Many applications require a user to insert 3D characters, props, or other synthetic objects into images. In many existing photo editors, it is the artist’s job to create photorealistic effects by recognizing the physical space present in an image. For example, to add a new object into an image, the artist must determine how the object will be lit, where shadows will be cast, and the perspective at which the object will be viewed. In this paper, we demonstrate a new kind of image editor – one that computes the physical space of the photograph automatically, allowing an artist (or, in fact, anyone) to make physically grounded edits with only a few mouse clicks.

许多应用需要使用者向图像中插入三维的角色，三维的小物件，或者其他合成的物体。在许多已有的图像编辑器中，是由美术家来创造照相写实的效果，通过识别在图像中展现出来的物理空间来实现的。比如说，为了向图像中插入一个新的物体，美术家必须要决定这个物体如何被打光，如何展现阴影，以及物体被观测时候的透视图效果。在这篇论文中，我们战士了一个新的图像编辑器，这个图像编辑器能够自动的计算相片中的物理空间，允许美术家（实际上任何人都可以）动动鼠标就能够创作出基于物理的编辑来。

Our System works by inferring the physical scene (geometry, illumination, etc.) that corresponds to a single LDR photograph. This process is fully automatic, requires no special hardware, and works for legacy images. We show that our inferred scene models can be used to facilitate a variety of physically-based image editing operations. For example, objects can be seamlessly inserted into the photograph, light source intensity can be modified, and the picture can be refocused on the fly. Achieving these edits which existing software is a painstaking process that takes a great deal of artistry and expertise.

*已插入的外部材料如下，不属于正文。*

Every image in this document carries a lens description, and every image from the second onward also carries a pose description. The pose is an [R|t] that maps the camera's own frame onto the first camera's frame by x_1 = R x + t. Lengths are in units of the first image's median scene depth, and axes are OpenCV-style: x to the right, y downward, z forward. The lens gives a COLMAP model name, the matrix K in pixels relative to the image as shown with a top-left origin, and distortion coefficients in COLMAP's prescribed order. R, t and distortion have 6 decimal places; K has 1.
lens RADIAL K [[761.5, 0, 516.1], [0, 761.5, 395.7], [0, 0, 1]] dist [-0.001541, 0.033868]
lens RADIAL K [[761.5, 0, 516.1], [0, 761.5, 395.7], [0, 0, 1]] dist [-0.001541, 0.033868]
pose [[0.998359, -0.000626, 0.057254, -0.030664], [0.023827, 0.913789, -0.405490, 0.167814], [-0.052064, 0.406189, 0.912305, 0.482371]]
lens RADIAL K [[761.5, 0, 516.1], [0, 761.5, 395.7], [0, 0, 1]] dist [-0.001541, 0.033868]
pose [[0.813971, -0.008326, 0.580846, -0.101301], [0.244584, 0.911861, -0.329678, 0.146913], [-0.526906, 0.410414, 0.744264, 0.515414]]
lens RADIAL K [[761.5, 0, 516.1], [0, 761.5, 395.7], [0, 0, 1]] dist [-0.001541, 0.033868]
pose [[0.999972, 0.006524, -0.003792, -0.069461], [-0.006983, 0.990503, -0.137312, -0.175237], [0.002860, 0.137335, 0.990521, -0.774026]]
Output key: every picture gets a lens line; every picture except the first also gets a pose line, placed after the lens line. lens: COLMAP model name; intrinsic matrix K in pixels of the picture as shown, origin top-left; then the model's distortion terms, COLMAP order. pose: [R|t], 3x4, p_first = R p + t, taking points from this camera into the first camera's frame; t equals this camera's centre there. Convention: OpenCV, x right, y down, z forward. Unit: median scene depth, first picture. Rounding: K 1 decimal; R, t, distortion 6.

我们的系统通过推测现实的场景来工作，比方说几何结构、照明等，这些现实场景对应于一个单张的低动态范围的相片。推测现实场景的过程是完全自动的，不需要特殊的硬件，并且对于遗留的图像也能顺利工作（不知道legacy image如何翻译）。我们战士处根据我们推测的场景模型，可以让各种基于真实的图像编辑操作更加方便。比如说，物体可以被无缝的插入到图像中，可以修改光源强度，并且图片也可以轻松的重新聚焦。通过已有的软件实现这些编辑是一个劳心费力的工作，需要大量的艺术技巧和专业经验。

In order to facilitate realistic object insertion and rendering we need to hypothesize camera parameters, scene geometry, surface materials, and sources of illumination. To address this, we develop a new method for both single-image depth and illumination inference. We are able to build a full 3D scene model without any user interaction, including camera parameters and reflectance estimates.

为了让插入物体更加逼真的展示，以及让这个过程更加轻松，我们需要假设相机参数、场景几何结构、表面材料、照明的光源。为了解决这些问题，我们开发了一个新的方法，用于推测单张照片的深度，以及推测相片的照明情况。我们可以构建一个完整的三维场景模型，而不需要任何其他的用户交互，包括相机参数以及反射比的估计。

Contributions. Our primary contribution is a completely automatic algorithm for estimating a full 3D scene model from a single LDR photograph. Our system contains two technical contributions: illumination inference and depth estimation. We have developed a novel, data-driven illumination estimation procedure that automatically estimates a physical lighting model for the entire scene (including out-of-view light source). This estimation is aided by our single-image light classifier to detect emitting pixels, which we believe is the first of its kind. We also demonstrate state-of-the-art depth estimates by combing data-driven depth inference with geometric reasoning.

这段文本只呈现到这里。